### Text excerpt
K&K JL Services, Inc.
Highlights
K&K JL Services, Inc., a small business of Concord, California, challenges the terms and conditions of request for proposals (RFP) No. FA480025R0009, issued by the Department of the Air Force for grounds maintenance at Joint Base Langley-Eustis (JBLE), Virginia. The protester contends that the solicitation is unduly restrictive of competition.
DOCUMENT FOR PUBLIC RELEASE
The decision issued on the date below was subject to a GAO Protective Order. This redacted version has been approved for public release.
Decision
Matter of: K&K JL Services, Inc.
File: B-423367
Date: May 7, 2025
Samuel S. Finnerty, Esq., Ryan J. Boonstra, Esq., Christopher A. Jannace, Esq. and Kristine “Krissy” Callé, Esq., Piliero Mazza PLLC, for the protester.
Colonel Nina R. Padalino, Christian H. Robertson II, Esq., William M. Fuller, Esq., and Sean McCabe, Esq., Department of the Air Force, for the agency.
Samantha S. Lee, Esq., and Peter H. Tran, Esq., Office of the General Counsel, GAO, participated in the preparation of the decision.
DIGEST
Protest challenging solicitation provisions as unduly restrictive of competition is denied where the provisions are reasonably related to the agency’s requirements.
DECISION
K&K JL Services, Inc., a small business of Concord, California, challenges the terms and conditions of request for proposals (RFP) No. FA480025R0009, issued by the Department of the Air Force for grounds maintenance at Joint Base Langley-Eustis (JBLE), Virginia. The protester contends that the solicitation is unduly restrictive of competition.
We deny the protest.

### Work required
Reproduce the passage of the protest decision that opens with the words containing "File: B-423367" and closes with "for the protester.".

### Saved data entries

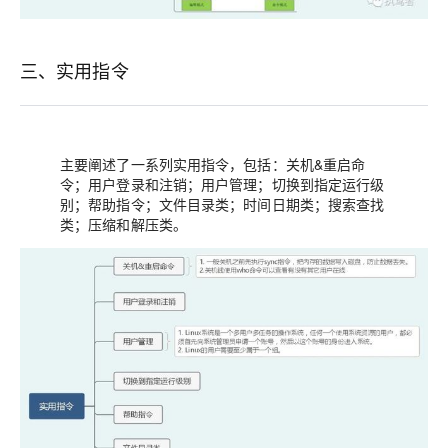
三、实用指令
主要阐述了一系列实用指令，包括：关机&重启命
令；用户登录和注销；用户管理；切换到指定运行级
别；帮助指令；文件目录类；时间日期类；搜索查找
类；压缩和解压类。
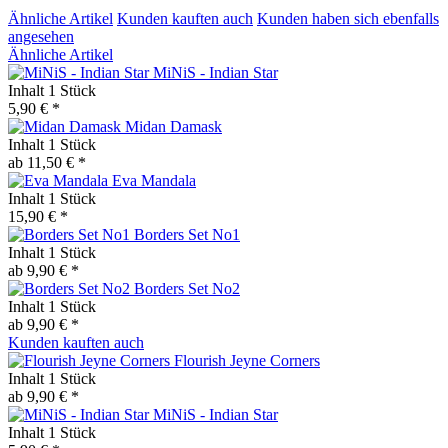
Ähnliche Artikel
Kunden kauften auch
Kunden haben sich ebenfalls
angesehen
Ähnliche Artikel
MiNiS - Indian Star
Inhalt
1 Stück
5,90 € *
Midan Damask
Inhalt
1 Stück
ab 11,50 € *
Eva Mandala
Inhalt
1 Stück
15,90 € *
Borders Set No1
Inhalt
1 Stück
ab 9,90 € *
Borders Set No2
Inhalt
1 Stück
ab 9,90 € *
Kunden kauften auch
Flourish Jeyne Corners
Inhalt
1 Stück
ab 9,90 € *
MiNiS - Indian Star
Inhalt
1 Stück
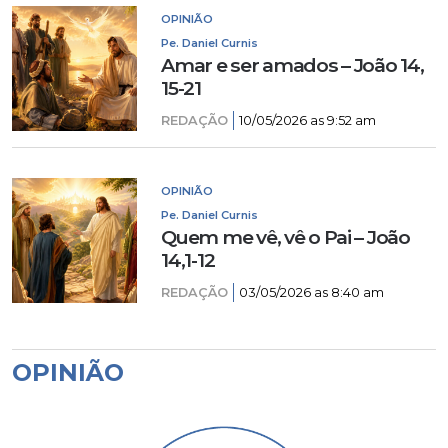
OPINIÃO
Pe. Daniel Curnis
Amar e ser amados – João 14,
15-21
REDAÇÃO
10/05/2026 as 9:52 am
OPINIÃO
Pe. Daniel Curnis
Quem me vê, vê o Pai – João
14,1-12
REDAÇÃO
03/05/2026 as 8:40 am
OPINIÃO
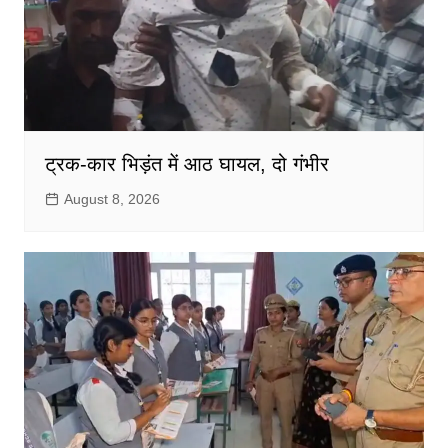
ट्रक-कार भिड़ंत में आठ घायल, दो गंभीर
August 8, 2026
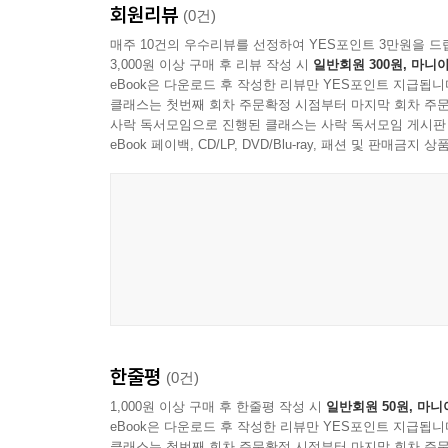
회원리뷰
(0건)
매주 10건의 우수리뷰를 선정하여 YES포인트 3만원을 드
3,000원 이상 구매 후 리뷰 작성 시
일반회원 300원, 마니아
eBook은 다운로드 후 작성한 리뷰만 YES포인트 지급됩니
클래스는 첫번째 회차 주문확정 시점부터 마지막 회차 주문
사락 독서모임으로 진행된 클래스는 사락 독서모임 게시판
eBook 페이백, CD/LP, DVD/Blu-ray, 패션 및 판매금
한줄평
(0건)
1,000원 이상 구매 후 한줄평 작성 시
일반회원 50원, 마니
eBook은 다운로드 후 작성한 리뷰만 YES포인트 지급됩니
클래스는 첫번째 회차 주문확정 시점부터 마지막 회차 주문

### Answer for this exercise
File: B-423367
Date: May 7, 2025
Samuel S. Finnerty, Esq., Ryan J. Boonstra, Esq., Christopher A. Jannace, Esq. and Kristine “Krissy” Callé, Esq., Piliero Mazza PLLC, for the protester.